Annabel swallowed—the curry was delicious—and said, “Why wouldn’t any ‘tricks’ do me any good?” If the cabin was under surveillance, she wanted to know. She didn’t see any cameras, but that meant nothing.
The woman cackled. “Oh, you do be ignorant, don’t you, dear? I be Mother Moran. I’ve got spells and charms girding this whole boat. Ones proven effective, too, or else why would they have me in charge of you?”
Annabel swallowed another mouthful. “Spells and charms? You can do that?”
“I can. I have, for all my lifetimes.”
“So you work for the SLA?” Is that who has me?
“I work for the Great Unseen, my dear. The SLA is but a means to bring about universal enlightenment, though most of them cannot yet see that. Thinking of only their immediate aims, as be you. But Mother Moran sees much farther than that, and the best part of their imagination knows it. They would not go forward without my blessing, and they dasn’t disobey me. They know how dangerous that would be.”
Annabel tried to sort this out, even as she said, “Go forward where? Where are they taking me?”
“Toward enlightenment. Do you want some water?”

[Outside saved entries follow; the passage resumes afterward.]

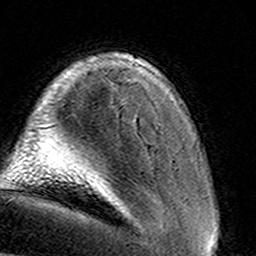
Breast MRI (dynamic contrast-enhanced), one axial slice; slice 23 of 160 in the series (ordered by position); cropped to one breast; dynamic contrast-enhanced series, time point 2 of 8 at this slice position (early post-contrast); 3 T; TE 4.6 ms, TR 7.4 ms; 1 mm slice thickness; 256 × 256 image matrix, field of view 145 × 145 mm. Female patient.
Outlined on this slice (semi-automatically segmented with operator editing):
- enhancing-tissue mask used for the functional tumour volume (all voxels passing the contrast-enhancement thresholds inside the analysis volume; usually the tumour): bounding box [x1, y1, x2, y2] px = [134, 117, 137, 122]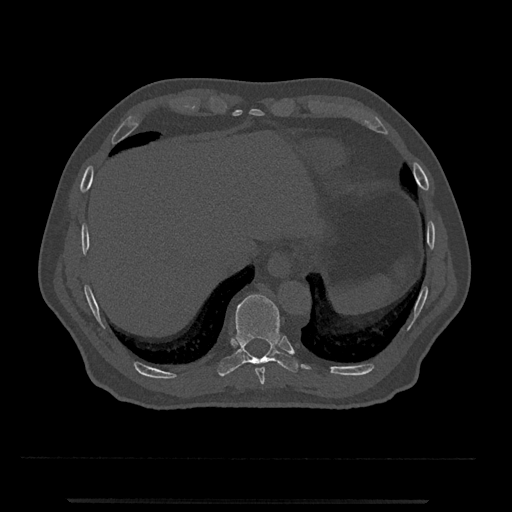
CT including the spine, one axial slice; slice 532 of 797 in the series (ordered by position); reconstruction kernel Br40s/3; 120 kVp; bone window (W 1800 / L 400 HU); 0.5 mm slice thickness; 512 × 512 image matrix, field of view 419 × 419 mm. Patient: male, 63 years. From the clinical record (not read from this slice): primary cancer: prostate.
Outlined on this slice (semi-automatically segmented with operator editing):
- T10 vertebra: bounding box <217,294,300,377> (left, top, right, bottom; pixels)
- T9 vertebra: <255,367,265,384>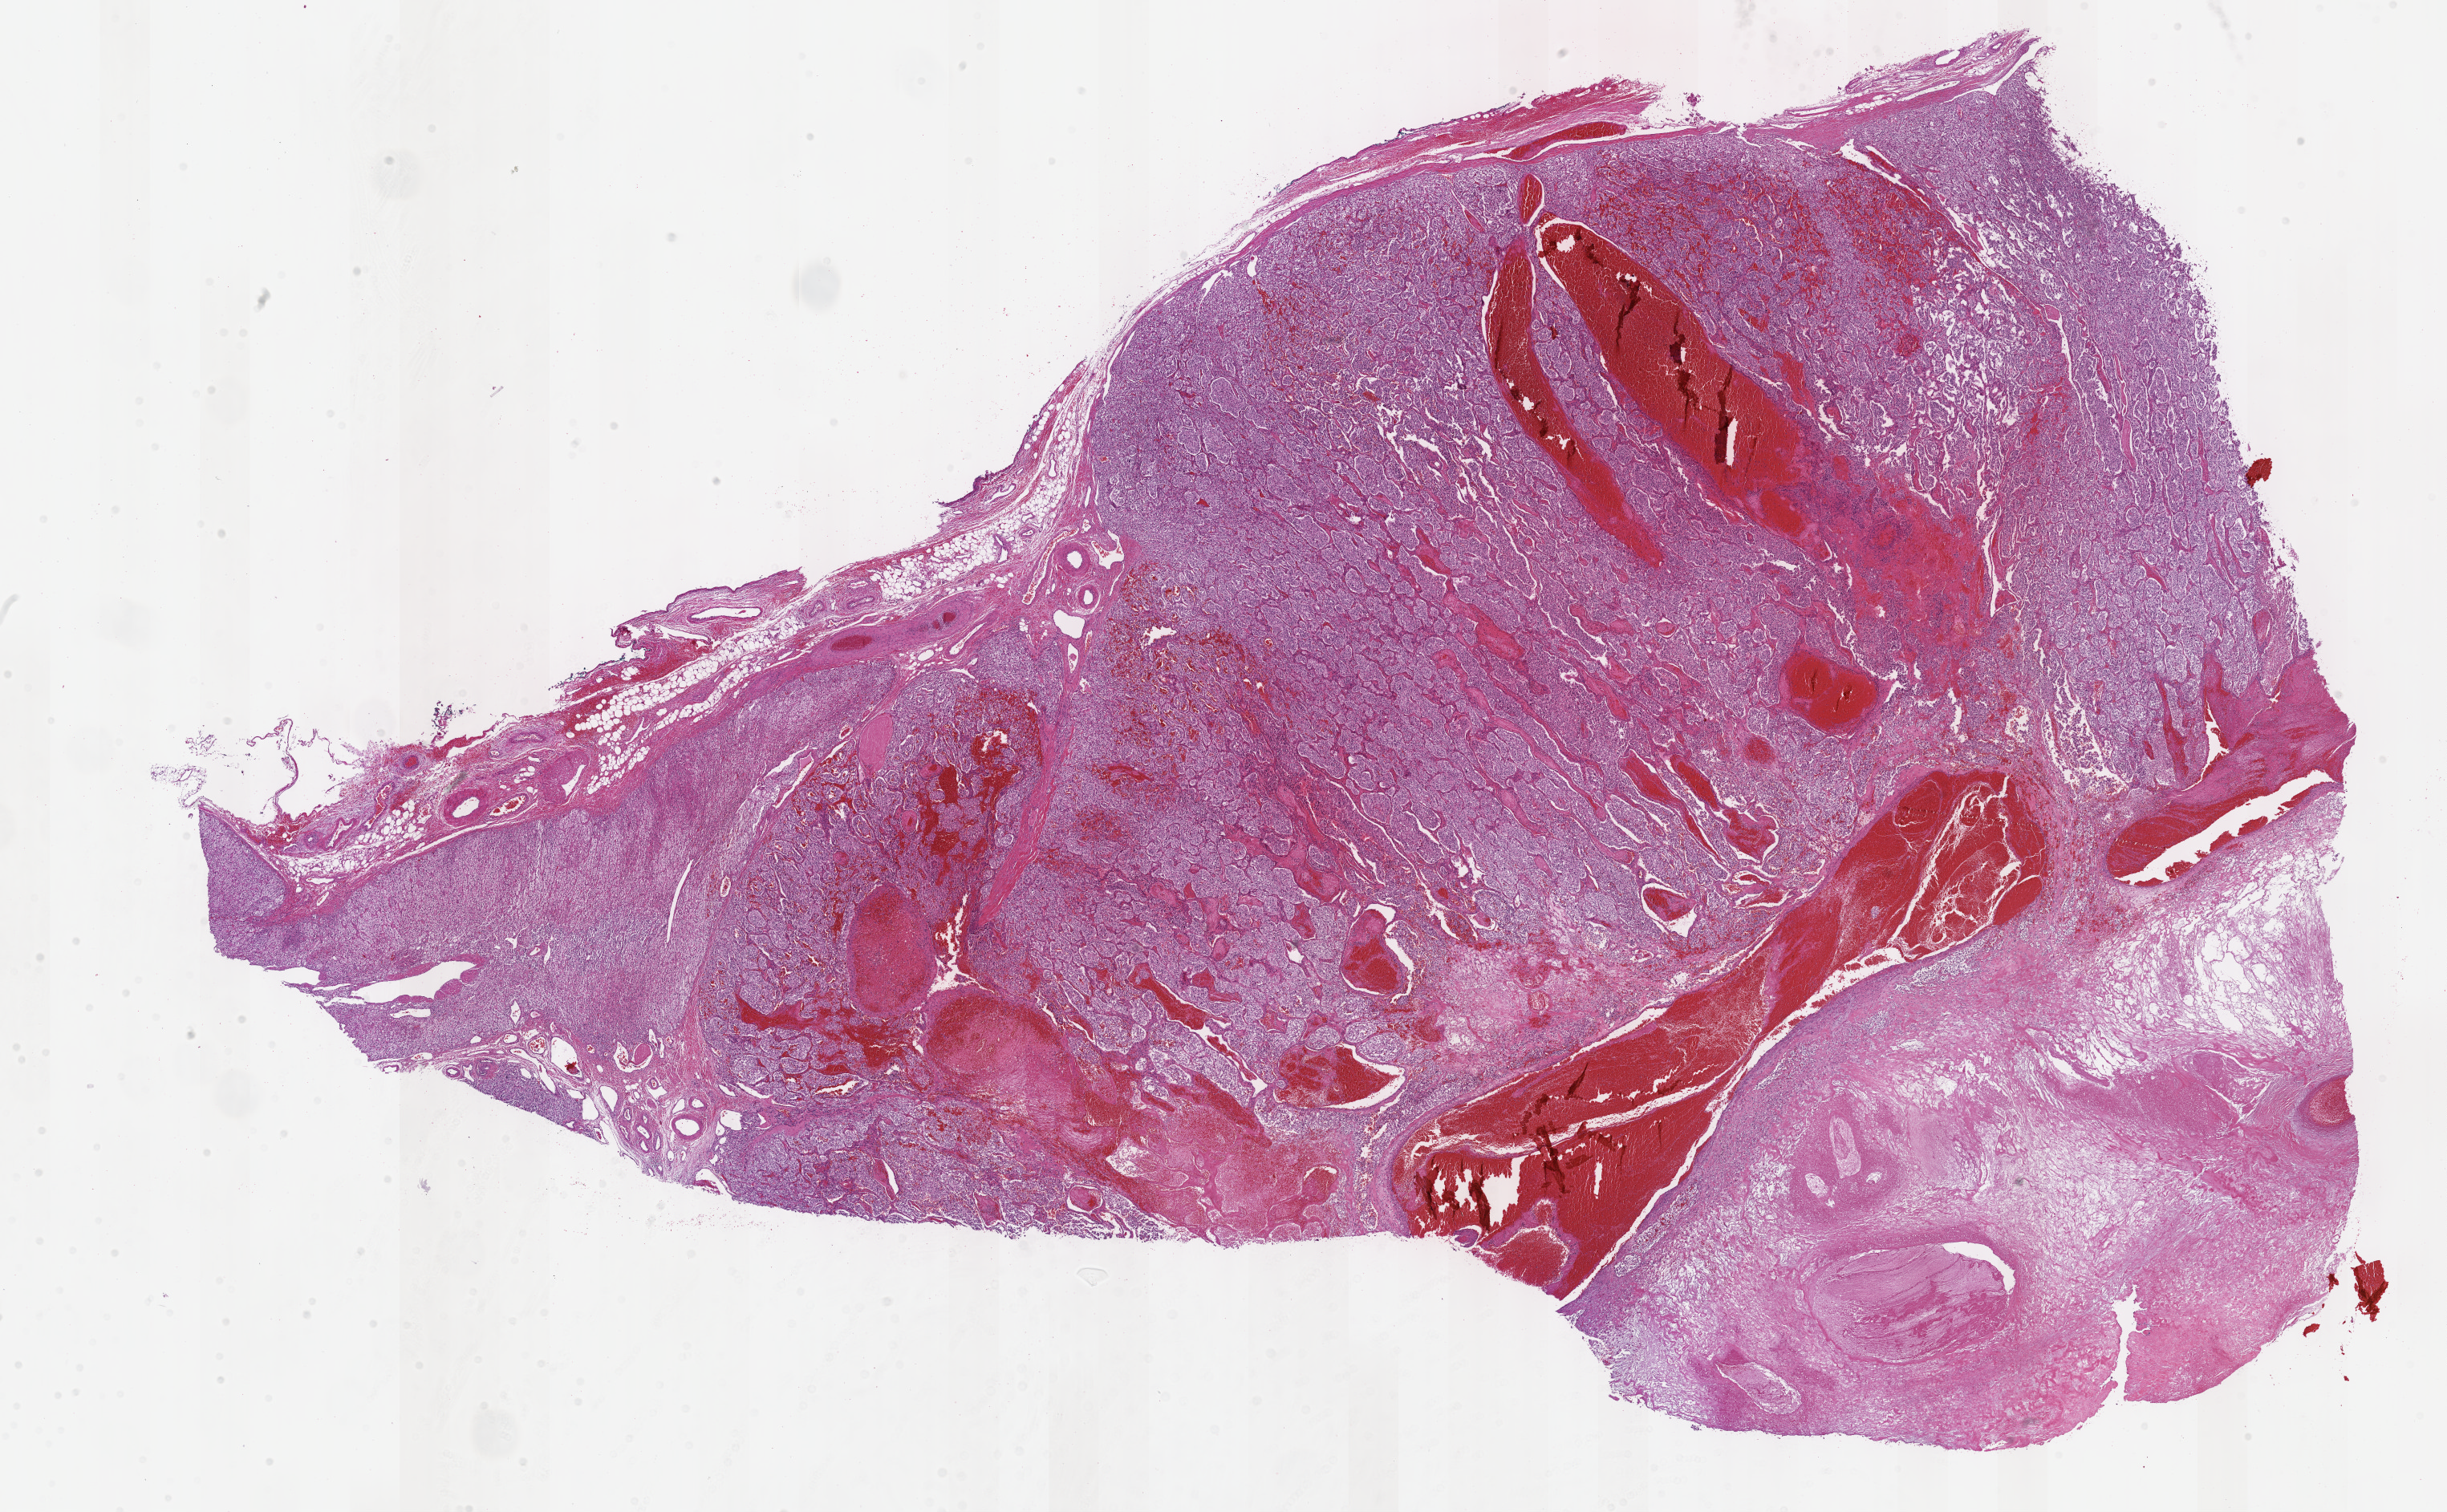
Whole-slide histology image, H&E — low-resolution overview of the scanned area, about 24.7 x 15.2 mm (acquisition: 40x scan); formalin-fixed paraffin-embedded (FFPE) diagnostic section; primary tumour sample from the retroperitoneum and peritoneum. Female patient; age at initial diagnosis 63 years.
* diagnosis: Pheochromocytoma, NOS (retroperitoneum)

Annabel drank, the woman holding the water bottle. Up close, her eyes looked filmy. How well did she see? Her skin was light brown; she might have been part Black, or Arab, or Indian. Darker brown spots dotted thecrevasses of her wrinkles. One lower front tooth was missing on the left side.
Kindness shone in the rheumy eyes. This was not a bad person, nor did she even seem mentally ill like the homeless who walked around Boston talking to themselves or ranting at passers-by. Mother Moran merely believed, with every brain cell she had, that she was a powerful sorceress. What had happened to her over her life? Had it been so disappointing that she had, at some point, decided to imagine a different version o
f herself, and then believed in it? And was that so different from more conventional religions?
Was it so different from Annabel, believing that she had somehow transcended herself—twice now—as she looked up at stars? Because that transcendence had not been her termites, it had not—
“What does the SLA want with me?”
“Money,” Mother Moran said, succinctly and unexpectedly.
“How? Ransom?”
“I don’t know. It is not my concern, my dear—that be for lesser souls to arrange. My trust be to safeguard this ship, and you.”
“The ship has spells and charms on it?”
“Of course.”
“Where are we going?” Annabel didn’t really expect an answer, but she got one. Evidently enlightenment required truth.
“To the big ship first, and then east, where all enlightenment began.”
“How far east? India? China?”
“Eat, child. Eat.”
Annabel ate. But as Mother Moran packed up her basket and pulled out a roll of duct tape, Annabel tried one more question. “Why haven’t we left yet? Aren’t the signs right or something?”
The old face broke into a smile. “See—you begin already to learn. No, the signs be not right. Also, we wait for him to arrive from California.”
“Him? Him who?”
But Mother Moran retaped Annabel’s mouth, picked up her basket, and left.
To the big ship first. Boston Harbor had small boats coming and going all the time. Hannah, when she had been working on a smuggling case, had told her that although the Harbor Master had filings of which boats held berths in the various marinas, it was impossible to know who was on what boat or what was carried in and out by sea. The Coast Guard did spot inspections of papers, but organized crime always had the right papers. No one would know that this boat held a bound girl in a small locked room somewhere below deck.
But these people had learned about her before the attack. Which meant that Keith hadn’t been tortured for information. So how had the SLA learned about her?
Annabel had no answer, and anyway the answer to that question wasn’t what she needed. She needed to get out of here. Mother Moran was her only hope. But that crazy old woman wasn’t going to help; her beliefs were all focused in another direction. Annabel had nobody but herself to rely on.